With that partitioning scheme, function and the table created it was time to populate with enough random data to seem like a fair distribution. You see, I created a partition function for each month of the year 2014. To see partitioning in action, I wanted to see data in each of the partitions.
That brings us to the final piece of the whole script. Kendra Little produced a script for viewing distribution of data across the partitions so I used her script to demonstrate our data distribution. If you run the entire script including the data distribution segment at the end, you will see that there are 13 partitions with each of the monthly partitions containing data.

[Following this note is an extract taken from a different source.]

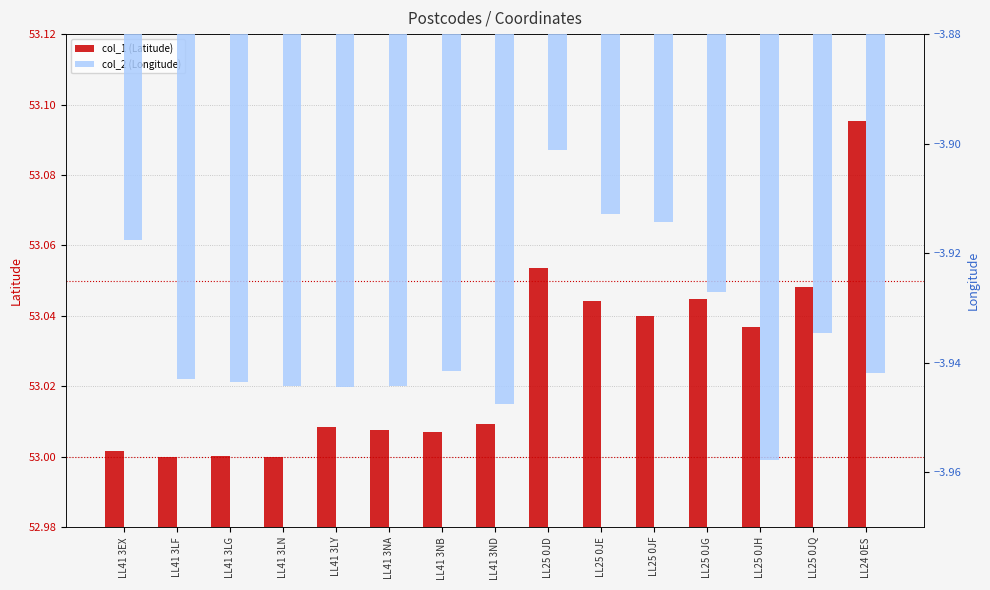

What is the difference between the maximum and minimum values in the col_1 (Latitude) series?

0.1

The distribution of data into the different partitions demonstrates soundly that partitioning can not only be created on a temporary table, but that it can be used. As for the secondary question today “Why would you do that?”, I still do not know. The only reason that pops into my mind is that you would do it purely for demonstration purposes. I can’t think of a production scenario where partitioning temporary data would be a benefit. If you know of a use case, please let me know.
Jason–
Cool post–One thing I wanted to add is that you can also compress a temp table. We had a use case in a complex procedure where I thought it might have been a faster solution, but on that hardware it wasn’t. Main thing is that we were extremely IO constrained on tempdb. Write latencies of 300ms.
Thanks Joey. I should do a follow up on temp table compression. I have it in my presos on compression. I think it would make a nice follow up post 😉
Nice post Jason.
I sure hope that a temp table never gets so big that partitioning becomes desirable!
Thanks Wayne.
I was asked the same question once in my interview , i said yes but at that i dont know how but i learned that now. Thanks a lot for knowledge share.
Never thought of that. As Wayne mentioned, I hope there won’t be any need to partition temp tables. But thanks for the wonderful posts. Its funky though!!!
I came up with one possible usage, which is certainly not a best practice. So do not do this at home.
Given you have an external script in Python or in R which you want to parallelize, and Revoscale is not an option.
Then you may:
1. Load your data in a temporary table
2. Apply horizontal partitioning
3. Apply asynchronous procedure execution over the partitions
I want to test this out this week or next week. I will share the results.
Hi
Could you please let me know sample script for horizontal partition and also please share if your testing was successful. even I have same issue and want to tune plsql which uses global temp table.
Thanks in advance
Would not partitioning temporary tables be very useful if you combine it partitioning switching? For example, if you are creating a result set in a temporary table because of latch contention. As in, wrapping begin trans/end trans around SP code that deals with large volume/complex SQL processing can lock out a table for minutes, preventing multiple users from inserting into the table concurrently. If instead you create your result set in a temporary partitioned table, you can switch the result into the final target table as long as the partitioning infrastructure of the tables matches.
That would be an excellent idea. I have not tried that approach. It seems like it should work. I will have to test it out. If you have a test that proves it works already, I would love for you to share it here.